___ TRECHO DO DOCUMENTO ___

Custos elevados impulsionam empresas alemãs a transferirem investimentos para o exterior
Alta de custos e problemas estruturais na Alemanha levam 43% das indústrias a planejar expansão fora do país, aponta pesquisa.
Por Davy Albuquerque
Empresas alemãs estão ampliando os planos de investimento no exterior devido ao aumento dos custos de produção e a problemas estruturais internos. De acordo com dados da Associação das Câmaras de Comércio e Indústria Alemãs (DIHK), 43% das indústrias do país planejam realizar investimentos estrangeiros em 2026, um aumento de 3 pontos percentuais em relação ao ano anterior.
O movimento reflete uma mudança de estratégia nas companhias. Enquanto no passado os investimentos fora da Alemanha visavam a abertura de novos mercados e expansão de vendas, o foco atual é a redução de gastos. A participação de empresas que investem para desenvolvimento de mercado caiu de 30% para 28%.
Essa busca por eficiência financeira tem gerado impactos no emprego local. O investimento no exterior tem sido utilizado para cortes significativos nas unidades domésticas alemãs, em vez de apenas impulsionar a expansão global.
Por que as empresas buscam o exterior?
O principal motor dessa tendência é a pressão de custos, que atingiu níveis recordes para a indústria do país. Segundo a DIHK, as condições econômicas desfavoráveis na Alemanha tornam a operação interna menos competitiva.
Além dos custos, fatores geopolíticos também influenciam as decisões. A disputa tarifária com os Estados Unidos tem gerado incertezas que fazem com que muitas empresas adiem decisões de longo prazo.
Quais são os destinos preferenciais?
A Zona do Euro continua sendo a principal região de destino para o capital alemão, concentrando 64% dos investimentos. A estabilidade do mercado único e a segurança da moeda compartilhada são fatores decisivos para as empresas em tempos de incerteza.

___ CONJUNTO DE REGISTROS ___

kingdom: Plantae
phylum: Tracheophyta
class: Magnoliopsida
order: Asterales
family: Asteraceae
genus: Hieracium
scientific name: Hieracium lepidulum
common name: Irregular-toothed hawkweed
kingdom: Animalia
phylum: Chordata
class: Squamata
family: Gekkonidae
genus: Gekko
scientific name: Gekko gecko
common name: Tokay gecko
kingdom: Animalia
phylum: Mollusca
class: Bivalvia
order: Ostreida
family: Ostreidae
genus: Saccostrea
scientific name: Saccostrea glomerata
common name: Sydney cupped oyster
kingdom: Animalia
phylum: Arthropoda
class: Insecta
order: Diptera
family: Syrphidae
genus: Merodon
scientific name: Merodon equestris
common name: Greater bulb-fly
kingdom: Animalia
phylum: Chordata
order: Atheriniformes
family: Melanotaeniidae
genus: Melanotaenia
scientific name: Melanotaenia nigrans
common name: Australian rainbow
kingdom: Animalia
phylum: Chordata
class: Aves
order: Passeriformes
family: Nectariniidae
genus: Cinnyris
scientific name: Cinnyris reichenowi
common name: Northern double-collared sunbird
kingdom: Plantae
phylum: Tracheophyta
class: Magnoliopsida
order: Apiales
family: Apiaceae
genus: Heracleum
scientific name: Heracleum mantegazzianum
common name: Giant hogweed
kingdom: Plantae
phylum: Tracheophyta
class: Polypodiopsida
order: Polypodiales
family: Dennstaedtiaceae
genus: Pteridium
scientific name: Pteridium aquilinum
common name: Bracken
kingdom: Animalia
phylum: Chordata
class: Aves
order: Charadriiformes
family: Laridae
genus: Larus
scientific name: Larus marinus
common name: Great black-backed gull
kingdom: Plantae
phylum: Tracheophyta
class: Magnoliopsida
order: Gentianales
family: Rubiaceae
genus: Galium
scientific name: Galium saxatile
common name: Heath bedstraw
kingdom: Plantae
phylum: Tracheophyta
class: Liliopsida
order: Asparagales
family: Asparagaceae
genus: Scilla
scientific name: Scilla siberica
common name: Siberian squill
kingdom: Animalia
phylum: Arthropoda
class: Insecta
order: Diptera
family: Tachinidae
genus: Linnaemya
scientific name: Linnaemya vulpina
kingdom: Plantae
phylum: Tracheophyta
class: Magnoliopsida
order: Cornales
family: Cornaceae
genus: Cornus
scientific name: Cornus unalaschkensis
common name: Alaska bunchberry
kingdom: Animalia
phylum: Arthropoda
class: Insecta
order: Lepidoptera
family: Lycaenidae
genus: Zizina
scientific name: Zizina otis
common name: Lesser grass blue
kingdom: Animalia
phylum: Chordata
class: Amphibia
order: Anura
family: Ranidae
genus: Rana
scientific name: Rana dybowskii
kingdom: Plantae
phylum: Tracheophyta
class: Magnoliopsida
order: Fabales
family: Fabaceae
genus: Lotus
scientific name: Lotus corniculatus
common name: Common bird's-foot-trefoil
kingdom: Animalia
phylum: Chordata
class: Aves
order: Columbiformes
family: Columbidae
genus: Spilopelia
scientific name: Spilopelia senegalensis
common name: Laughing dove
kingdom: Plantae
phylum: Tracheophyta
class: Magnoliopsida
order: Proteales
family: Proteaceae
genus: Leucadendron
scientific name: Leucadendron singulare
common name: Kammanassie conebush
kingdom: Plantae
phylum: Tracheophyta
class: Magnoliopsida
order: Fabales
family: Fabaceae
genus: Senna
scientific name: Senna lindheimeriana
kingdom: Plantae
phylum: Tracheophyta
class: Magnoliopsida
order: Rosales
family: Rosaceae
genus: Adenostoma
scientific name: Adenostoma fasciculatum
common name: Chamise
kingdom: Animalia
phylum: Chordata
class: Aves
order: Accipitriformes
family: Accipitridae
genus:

___

### QUESTÕES:
(1) Indique se cada afirmação está de acordo com o texto sobre os investimentos alemães no exterior, respondendo sim ou não e citando as palavras do texto que decidem a questão: (a) Segundo a DIHK, 43% das indústrias alemãs planejam investir no exterior em 2026. (b) A participação de empresas que investem para desenvolvimento de mercado aumentou. (c) A Zona do Euro concentra 64% dos investimentos alemães.
(2) Reproduza o texto sobre os investimentos alemães no exterior desde "O principal motor" até "de longo prazo.", inclusive, substituindo "disputa tarifária" por "guerra comercial".
(3) Dê continuidade ao texto sobre os investimentos alemães no exterior a partir do ponto em que ele termina.

### RESPOSTAS DOS EXERCÍCIOS:
(1)
(a) Sim: "43% das indústrias do país planejam realizar investimentos estrangeiros em 2026".
(b) Não: "A participação de empresas que investem para desenvolvimento de mercado caiu de 30% para 28%".
(c) Sim: "concentrando 64% dos investimentos".

(2)
O principal motor dessa tendência é a pressão de custos, que atingiu níveis recordes para a indústria do país. Segundo a DIHK, as condições econômicas desfavoráveis na Alemanha tornam a operação interna menos competitiva.
Além dos custos, fatores geopolíticos também influenciam as decisões. A guerra comercial com os Estados Unidos tem gerado incertezas que fazem com que muitas empresas adiem decisões de longo prazo.

(3)
Em contrapartida, a América do Norte vem perdendo espaço. A participação das empresas alemãs que planejam investir naquela região caiu de 48% para 44%. Já a Ásia apresenta crescimento: o interesse em investir na China subiu de 31% para 34%, e a região Ásia-Pacífico (excluindo a China) saltou de 21% para 26%.
Diagnósticos sobre a saída de capital
Embora o movimento de expansão externa seja notável, há visões divergentes sobre a magnitude do fluxo de saída de capital. O banco estatal de desenvolvimento alemão KfW observou que empresas de médio porte reduziram sua presença internacional, com o número de companhias atuando no exterior caindo de 880 mil em 2022 para 760 mil em 2023.
O economista-chefe do KfW apontou que tensões geopolíticas e a concorrência de exportações da China contribuem para o cenário de comércio exterior deteriorado.
Por outro lado, o professor Steffen Müller, do Instituto Leibniz de Pesquisa Econômica de Halle (IWH), argumenta que os investimentos diretos alemães no exterior estão abaixo dos níveis máximos históricos. Citando dados do Banco Central da Alemanha (Bundesbank), Müller observa que os valores das transações anuais caíram de 120 bilhões de euros, no período de 2017 a 2022, para 80 bilhões em 2024.